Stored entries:
———

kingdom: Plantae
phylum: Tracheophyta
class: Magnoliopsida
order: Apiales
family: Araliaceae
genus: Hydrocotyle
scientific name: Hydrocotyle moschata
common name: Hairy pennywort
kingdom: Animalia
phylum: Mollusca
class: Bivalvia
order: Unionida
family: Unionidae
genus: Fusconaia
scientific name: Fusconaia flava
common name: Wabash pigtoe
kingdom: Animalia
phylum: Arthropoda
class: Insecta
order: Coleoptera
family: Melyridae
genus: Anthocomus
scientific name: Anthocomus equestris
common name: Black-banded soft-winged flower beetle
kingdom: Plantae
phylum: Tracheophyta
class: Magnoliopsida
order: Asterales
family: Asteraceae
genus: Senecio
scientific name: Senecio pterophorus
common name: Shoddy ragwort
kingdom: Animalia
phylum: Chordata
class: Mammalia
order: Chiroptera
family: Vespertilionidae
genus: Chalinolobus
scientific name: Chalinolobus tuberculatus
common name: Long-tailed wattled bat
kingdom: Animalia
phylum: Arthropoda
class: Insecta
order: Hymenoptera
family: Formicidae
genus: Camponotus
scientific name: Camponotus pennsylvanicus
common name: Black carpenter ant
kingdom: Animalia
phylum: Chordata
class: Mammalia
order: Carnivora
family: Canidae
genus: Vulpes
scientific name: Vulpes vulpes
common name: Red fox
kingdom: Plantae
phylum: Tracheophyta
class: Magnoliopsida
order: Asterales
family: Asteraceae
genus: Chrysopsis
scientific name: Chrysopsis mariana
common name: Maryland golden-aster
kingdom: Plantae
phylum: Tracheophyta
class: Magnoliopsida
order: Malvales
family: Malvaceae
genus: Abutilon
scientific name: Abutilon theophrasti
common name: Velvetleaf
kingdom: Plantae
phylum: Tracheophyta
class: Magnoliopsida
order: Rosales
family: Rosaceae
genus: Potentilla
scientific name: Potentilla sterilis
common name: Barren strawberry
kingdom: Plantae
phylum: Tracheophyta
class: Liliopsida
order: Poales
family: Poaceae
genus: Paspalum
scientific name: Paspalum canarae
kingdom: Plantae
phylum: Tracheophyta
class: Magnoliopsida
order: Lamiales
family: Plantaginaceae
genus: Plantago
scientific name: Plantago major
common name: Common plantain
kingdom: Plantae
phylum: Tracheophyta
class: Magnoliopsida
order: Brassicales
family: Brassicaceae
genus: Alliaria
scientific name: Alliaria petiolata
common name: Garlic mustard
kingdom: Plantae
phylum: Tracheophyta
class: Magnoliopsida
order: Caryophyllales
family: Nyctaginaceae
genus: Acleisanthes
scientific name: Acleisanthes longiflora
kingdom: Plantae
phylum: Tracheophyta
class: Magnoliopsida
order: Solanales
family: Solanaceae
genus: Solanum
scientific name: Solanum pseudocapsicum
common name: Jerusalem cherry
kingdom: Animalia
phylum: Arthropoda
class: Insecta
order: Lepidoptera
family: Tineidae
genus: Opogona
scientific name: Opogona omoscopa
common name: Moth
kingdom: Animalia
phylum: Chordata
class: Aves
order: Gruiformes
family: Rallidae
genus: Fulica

———

The exercise |
Copy out every line from the one containing "genus: Opogona" down to the end of the entries, both included, reproducing each line precisely.

Finished answer |
genus: Opogona
scientific name: Opogona omoscopa
common name: Moth
kingdom: Animalia
phylum: Chordata
class: Aves
order: Gruiformes
family: Rallidae
genus: Fulica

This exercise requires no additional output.